The California Center for Urban Horticulture (CCUH) will co-host the event with the UC Davis Department of Entomology and Nematology and the UC Agriculture and Natural Resources.
Sponsors include California Association of Nurseries and Garden Centers (CANGC), a trade organization founded in 1911 to promote and protect the California nursery industry; Four Winds Growers, based in Winters, Calif.; Scotts Miracle-Gro, a company headquartered in Marysville, Ohio, and known as the world's largest marketer of branded consumer lawn and garden products; and Monrovia, a horticultural craftsmen company headquartered in Azusa, Calif.

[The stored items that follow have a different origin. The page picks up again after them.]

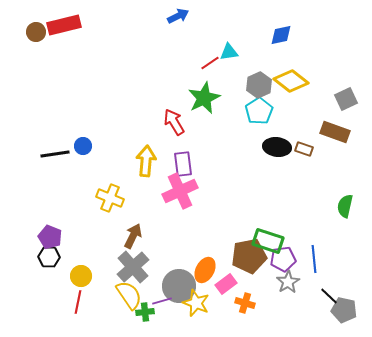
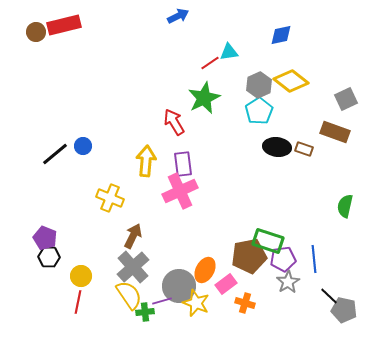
black line at (55, 154): rotated 32 degrees counterclockwise
purple pentagon at (50, 237): moved 5 px left, 1 px down
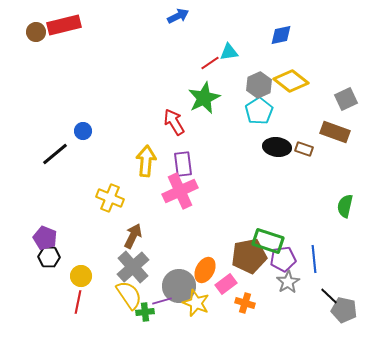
blue circle at (83, 146): moved 15 px up
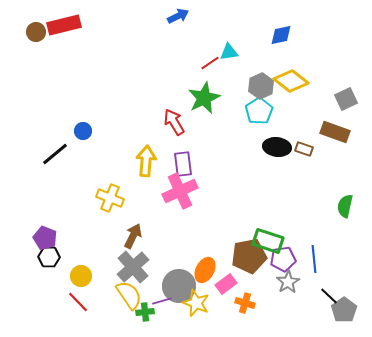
gray hexagon at (259, 85): moved 2 px right, 1 px down
red line at (78, 302): rotated 55 degrees counterclockwise
gray pentagon at (344, 310): rotated 25 degrees clockwise
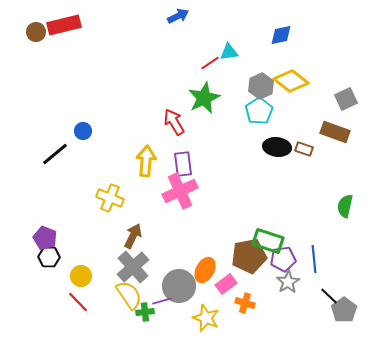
yellow star at (196, 303): moved 10 px right, 15 px down
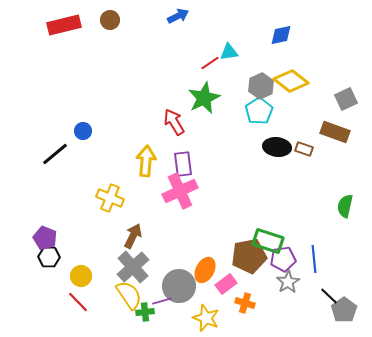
brown circle at (36, 32): moved 74 px right, 12 px up
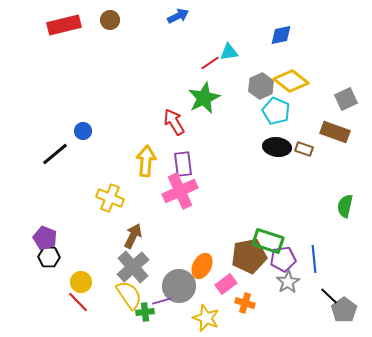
cyan pentagon at (259, 111): moved 17 px right; rotated 16 degrees counterclockwise
orange ellipse at (205, 270): moved 3 px left, 4 px up
yellow circle at (81, 276): moved 6 px down
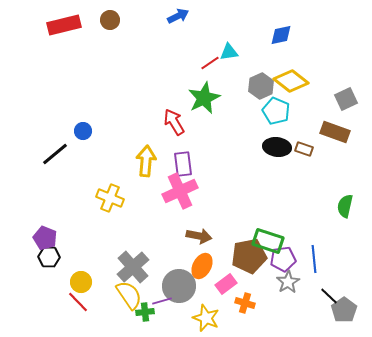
brown arrow at (133, 236): moved 66 px right; rotated 75 degrees clockwise
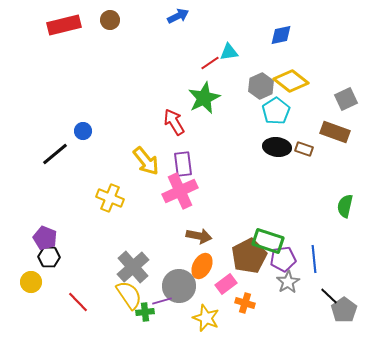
cyan pentagon at (276, 111): rotated 16 degrees clockwise
yellow arrow at (146, 161): rotated 136 degrees clockwise
brown pentagon at (249, 256): rotated 16 degrees counterclockwise
yellow circle at (81, 282): moved 50 px left
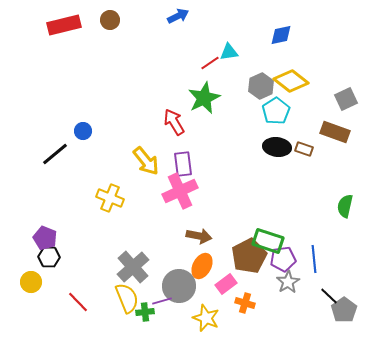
yellow semicircle at (129, 295): moved 2 px left, 3 px down; rotated 12 degrees clockwise
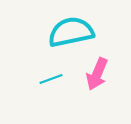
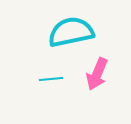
cyan line: rotated 15 degrees clockwise
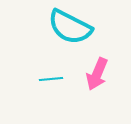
cyan semicircle: moved 1 px left, 5 px up; rotated 141 degrees counterclockwise
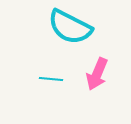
cyan line: rotated 10 degrees clockwise
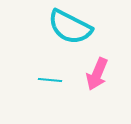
cyan line: moved 1 px left, 1 px down
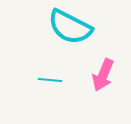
pink arrow: moved 6 px right, 1 px down
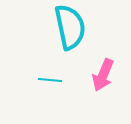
cyan semicircle: rotated 129 degrees counterclockwise
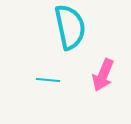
cyan line: moved 2 px left
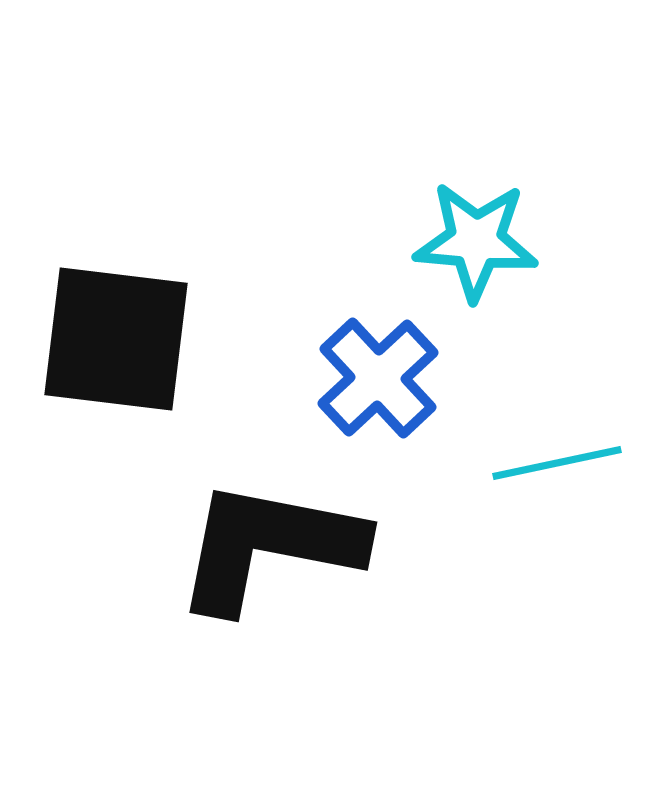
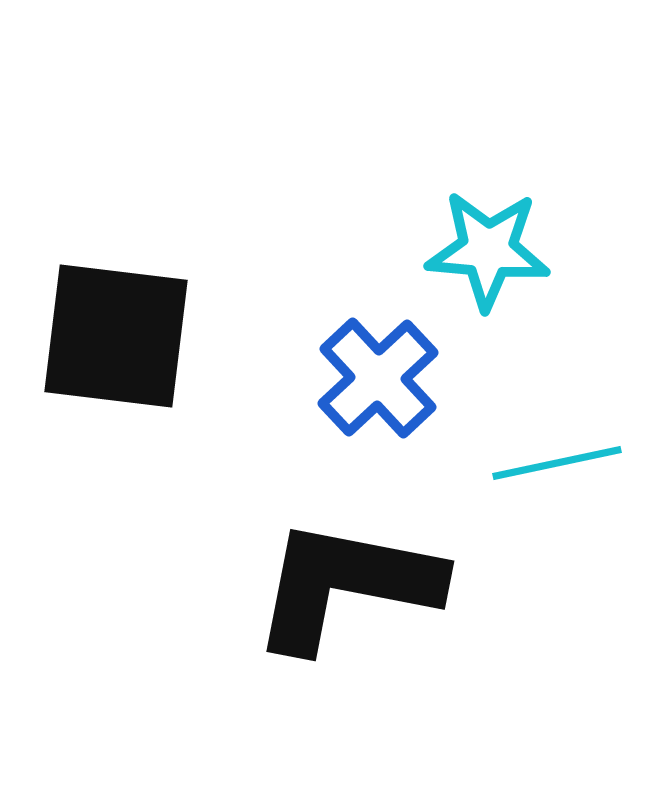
cyan star: moved 12 px right, 9 px down
black square: moved 3 px up
black L-shape: moved 77 px right, 39 px down
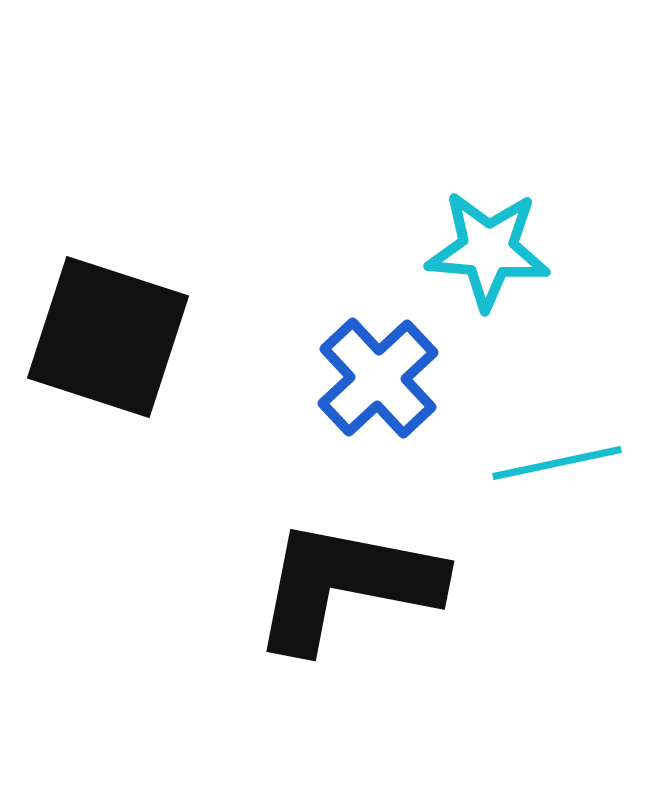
black square: moved 8 px left, 1 px down; rotated 11 degrees clockwise
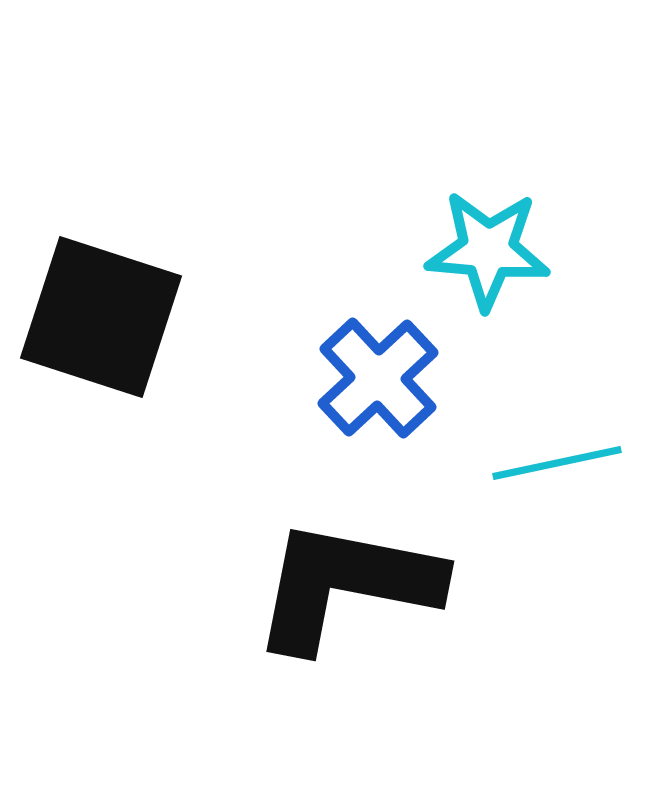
black square: moved 7 px left, 20 px up
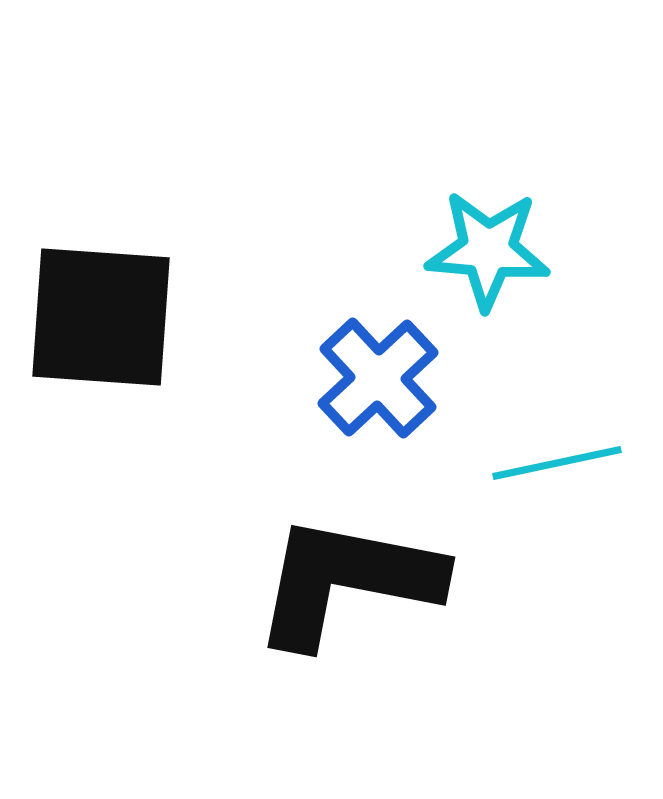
black square: rotated 14 degrees counterclockwise
black L-shape: moved 1 px right, 4 px up
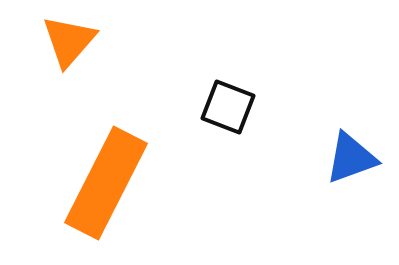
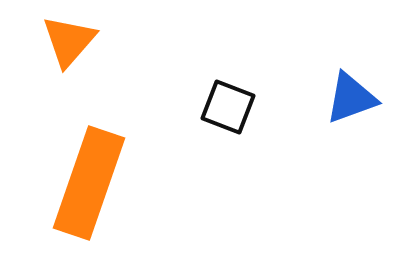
blue triangle: moved 60 px up
orange rectangle: moved 17 px left; rotated 8 degrees counterclockwise
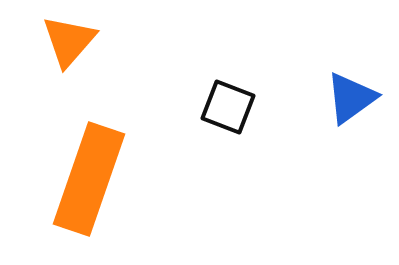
blue triangle: rotated 16 degrees counterclockwise
orange rectangle: moved 4 px up
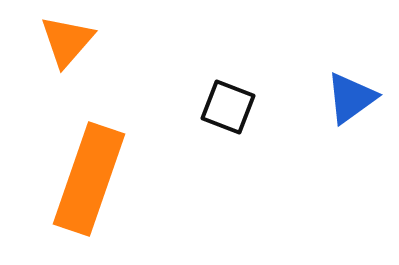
orange triangle: moved 2 px left
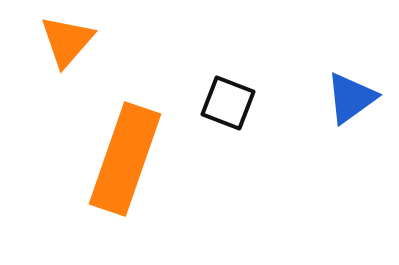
black square: moved 4 px up
orange rectangle: moved 36 px right, 20 px up
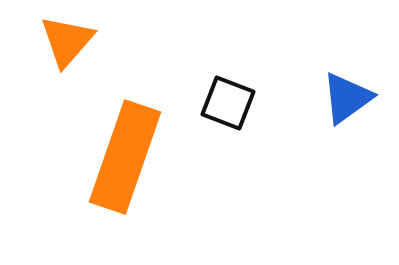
blue triangle: moved 4 px left
orange rectangle: moved 2 px up
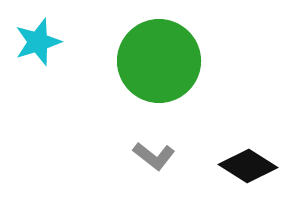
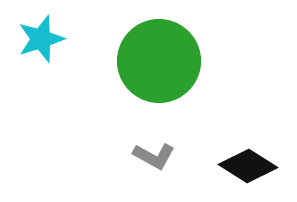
cyan star: moved 3 px right, 3 px up
gray L-shape: rotated 9 degrees counterclockwise
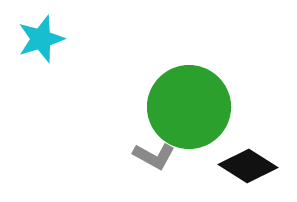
green circle: moved 30 px right, 46 px down
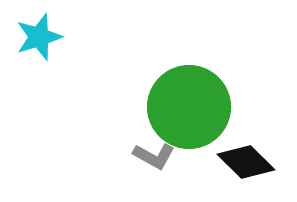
cyan star: moved 2 px left, 2 px up
black diamond: moved 2 px left, 4 px up; rotated 12 degrees clockwise
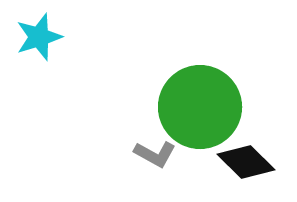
green circle: moved 11 px right
gray L-shape: moved 1 px right, 2 px up
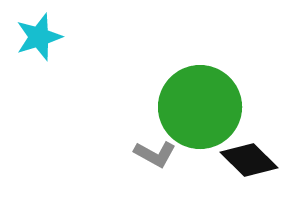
black diamond: moved 3 px right, 2 px up
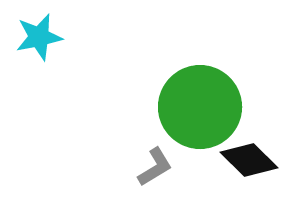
cyan star: rotated 6 degrees clockwise
gray L-shape: moved 13 px down; rotated 60 degrees counterclockwise
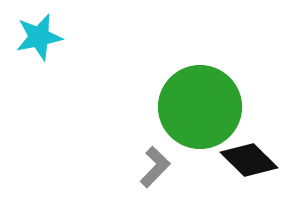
gray L-shape: rotated 15 degrees counterclockwise
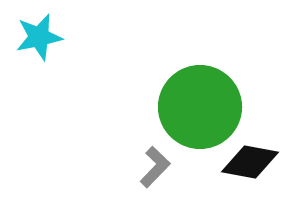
black diamond: moved 1 px right, 2 px down; rotated 34 degrees counterclockwise
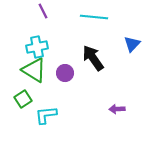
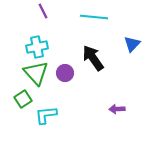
green triangle: moved 2 px right, 3 px down; rotated 16 degrees clockwise
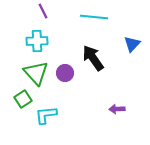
cyan cross: moved 6 px up; rotated 10 degrees clockwise
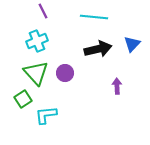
cyan cross: rotated 20 degrees counterclockwise
black arrow: moved 5 px right, 9 px up; rotated 112 degrees clockwise
purple arrow: moved 23 px up; rotated 91 degrees clockwise
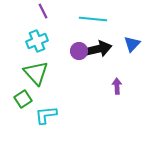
cyan line: moved 1 px left, 2 px down
purple circle: moved 14 px right, 22 px up
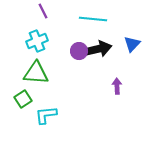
green triangle: rotated 44 degrees counterclockwise
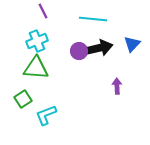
black arrow: moved 1 px right, 1 px up
green triangle: moved 5 px up
cyan L-shape: rotated 15 degrees counterclockwise
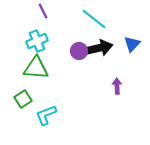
cyan line: moved 1 px right; rotated 32 degrees clockwise
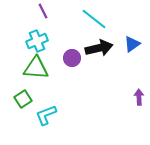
blue triangle: rotated 12 degrees clockwise
purple circle: moved 7 px left, 7 px down
purple arrow: moved 22 px right, 11 px down
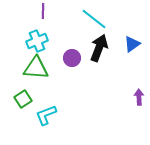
purple line: rotated 28 degrees clockwise
black arrow: rotated 56 degrees counterclockwise
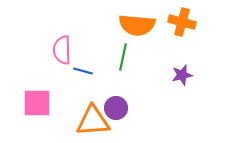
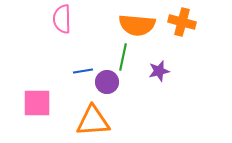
pink semicircle: moved 31 px up
blue line: rotated 24 degrees counterclockwise
purple star: moved 23 px left, 4 px up
purple circle: moved 9 px left, 26 px up
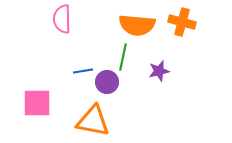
orange triangle: rotated 15 degrees clockwise
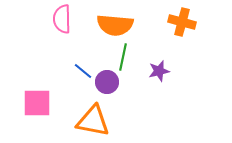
orange semicircle: moved 22 px left
blue line: rotated 48 degrees clockwise
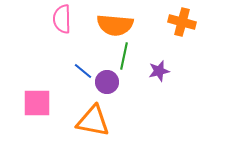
green line: moved 1 px right, 1 px up
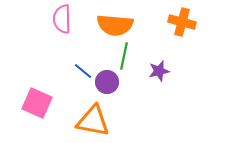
pink square: rotated 24 degrees clockwise
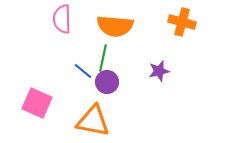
orange semicircle: moved 1 px down
green line: moved 21 px left, 2 px down
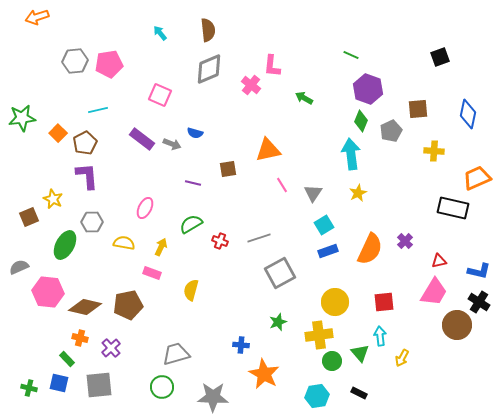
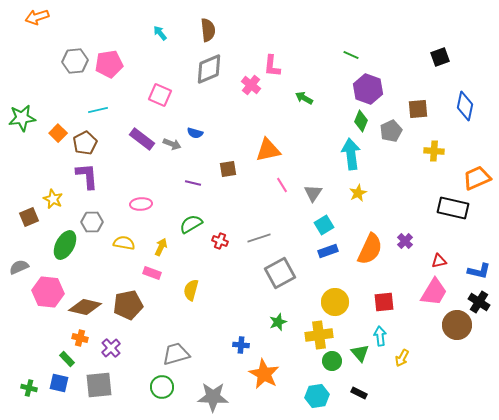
blue diamond at (468, 114): moved 3 px left, 8 px up
pink ellipse at (145, 208): moved 4 px left, 4 px up; rotated 60 degrees clockwise
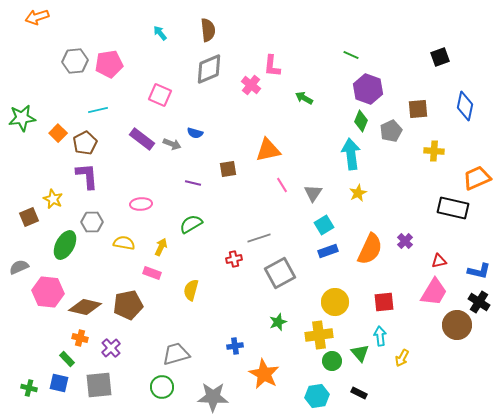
red cross at (220, 241): moved 14 px right, 18 px down; rotated 35 degrees counterclockwise
blue cross at (241, 345): moved 6 px left, 1 px down; rotated 14 degrees counterclockwise
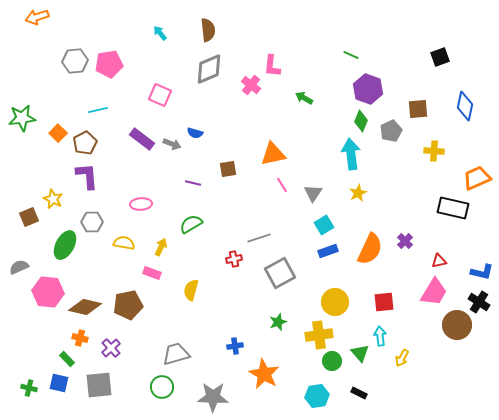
orange triangle at (268, 150): moved 5 px right, 4 px down
blue L-shape at (479, 271): moved 3 px right, 1 px down
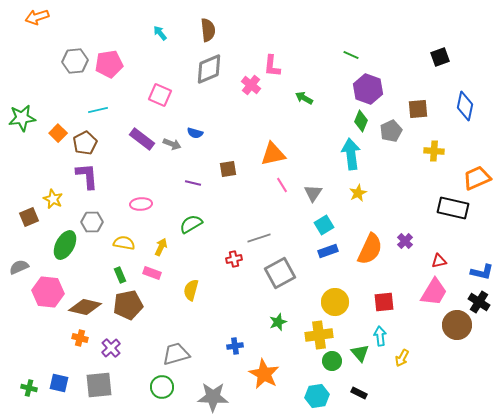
green rectangle at (67, 359): moved 53 px right, 84 px up; rotated 21 degrees clockwise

At the close of the conference, Fujino will preside over a panel discussion on neonicotinoid issues and concerns. Questions and answers from the audience will follow. The panel is to include a UC Cooperative Extension farm advisor, and representatives from the California Association of Nurseries and Garden Centers, Home Depot, Scotts Miracle-Gro, Bayer CropScience and the American Beekeeping Federation.
The registration fee of $50 will include lunch, as well as the post-conference social hour. To register, access the CCHU website at http://ccuh.ucdavis.edu/public/copy_of_public/neonicotinoid-pollinator-conference-2015/neonic or contact CCUH representative Kate Lincoln at firstname.lastname@example.org or (530) 752-6642.
The European Union recently adopted a proposal to restrict the use of three pesticides belonging to the neonicotinoid family (clothianidin, imidacloprid and thiametoxam) for a period of two years. In addition, the U.S. Fish and Wildlife Service announced that by January 2016, it will ban the use of seeds treated with neonicotinoid pesticides and the use of crops improved through biotechnology throughout the 150 million acres managed by the National Wildlife Refuge System.